==== Provided records

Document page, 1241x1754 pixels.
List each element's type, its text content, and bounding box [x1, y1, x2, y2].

========
==== Provided records

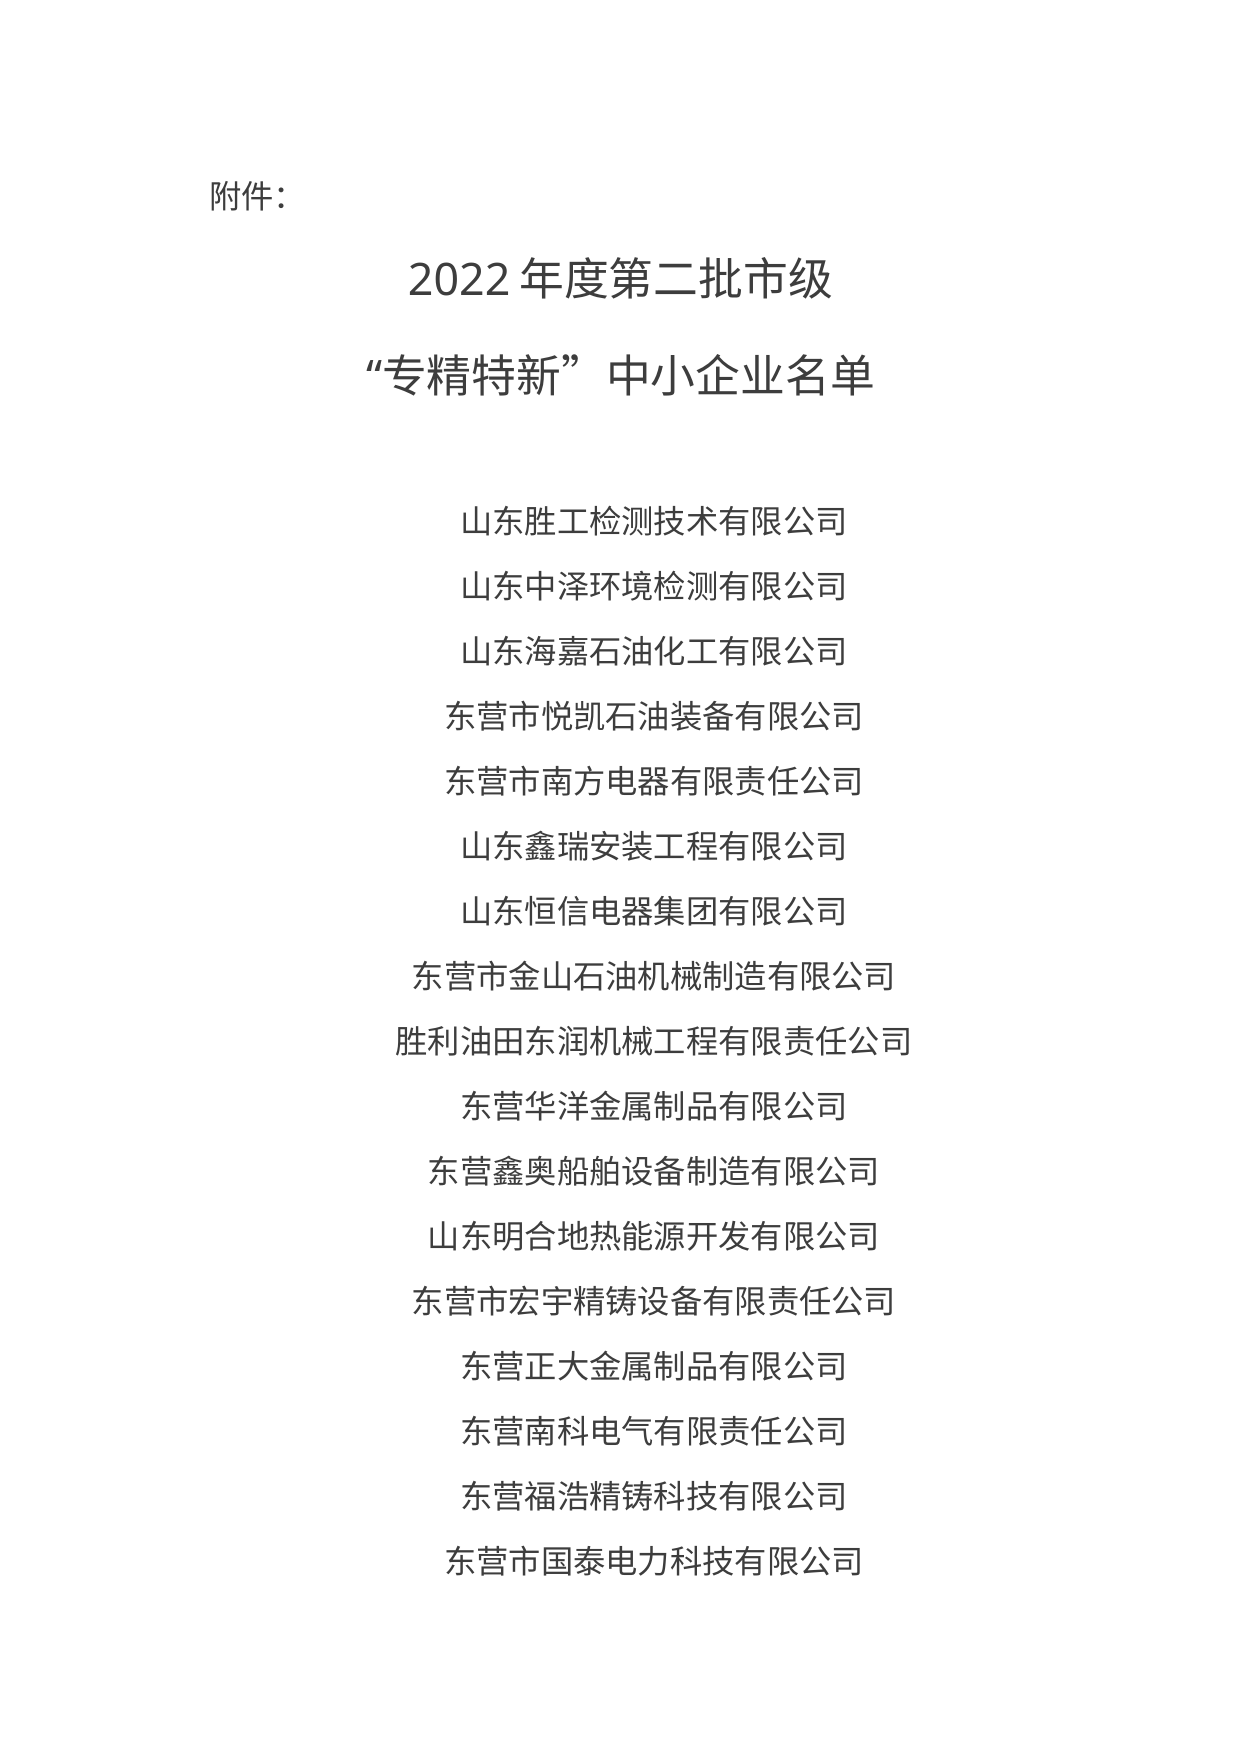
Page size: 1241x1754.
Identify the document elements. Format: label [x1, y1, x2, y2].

========
==== Provided records

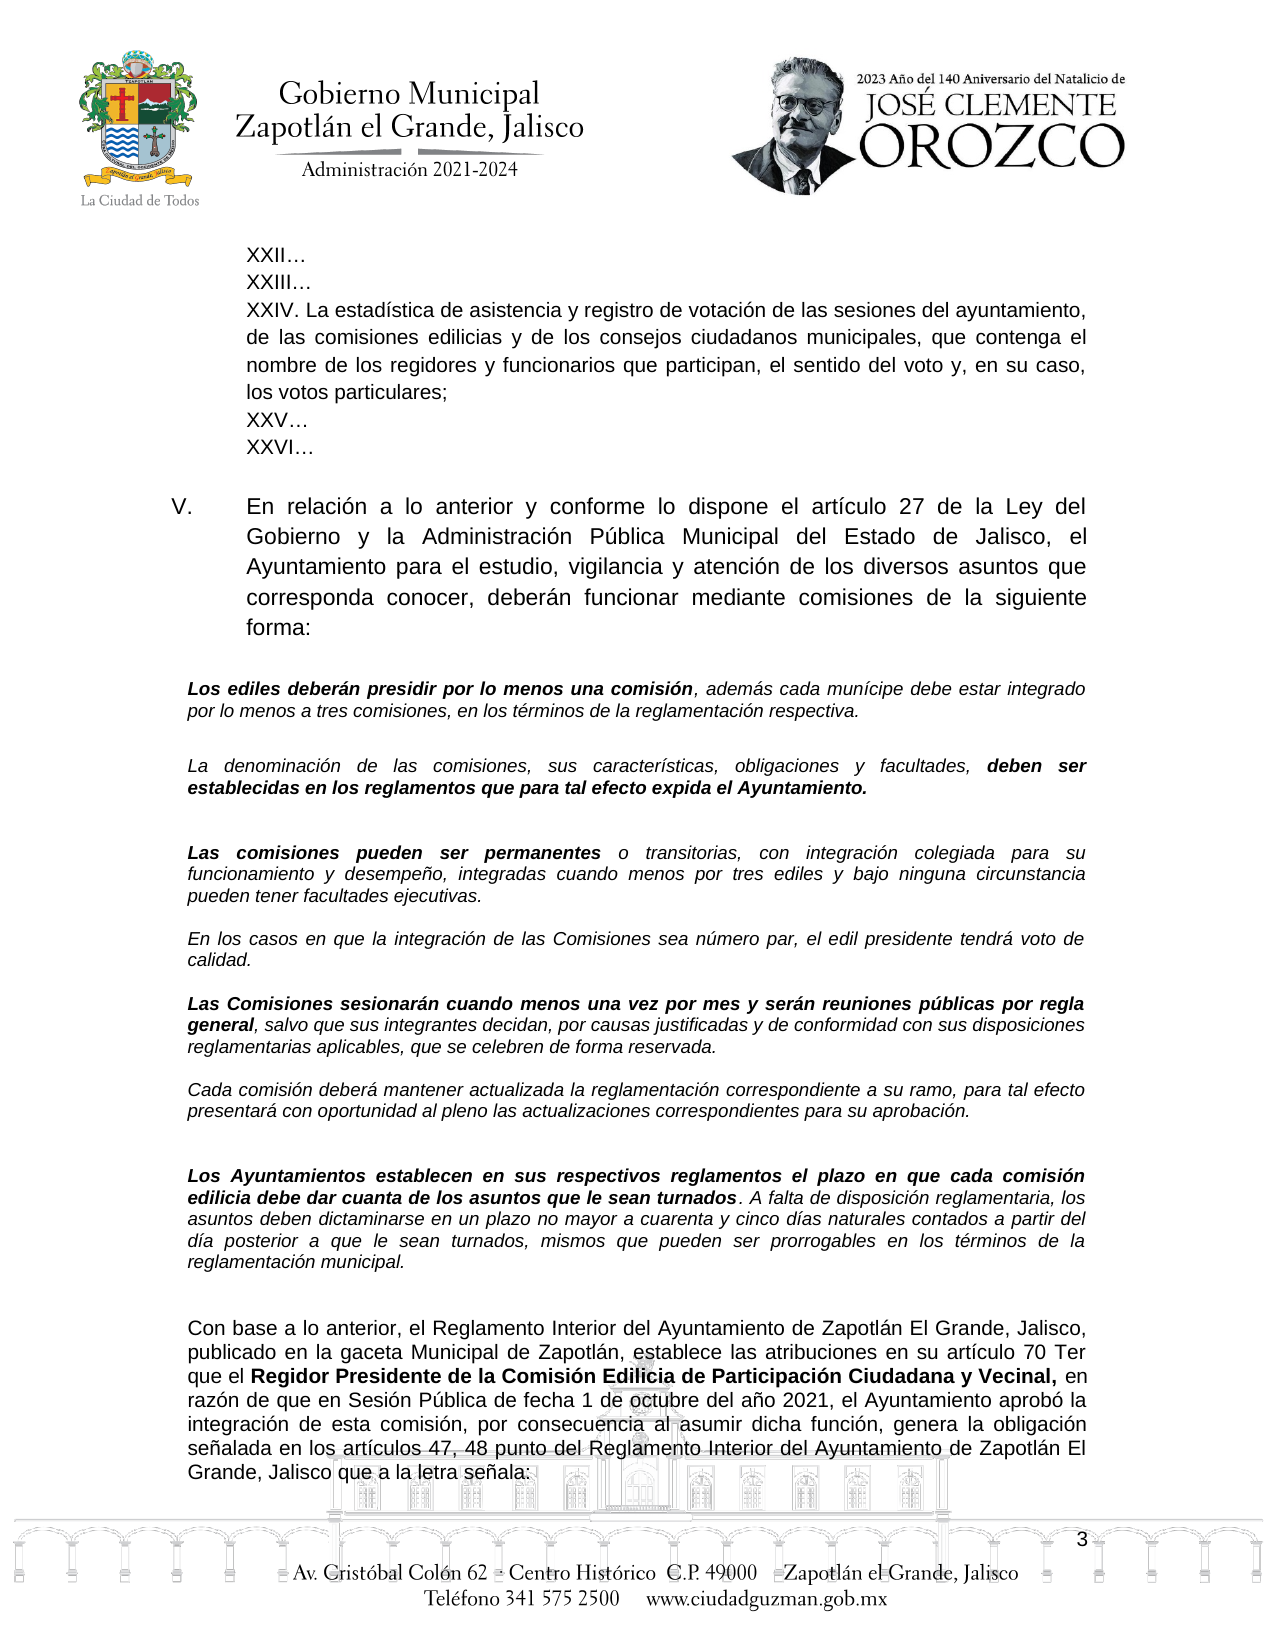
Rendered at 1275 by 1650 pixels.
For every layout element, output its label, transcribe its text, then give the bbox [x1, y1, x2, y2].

========

Task prompt ::
The answer must be every line from the records above that contains "pixels".

The completed task ::
Document page, 1241x1754 pixels.
Rendered at 1275 by 1650 pixels.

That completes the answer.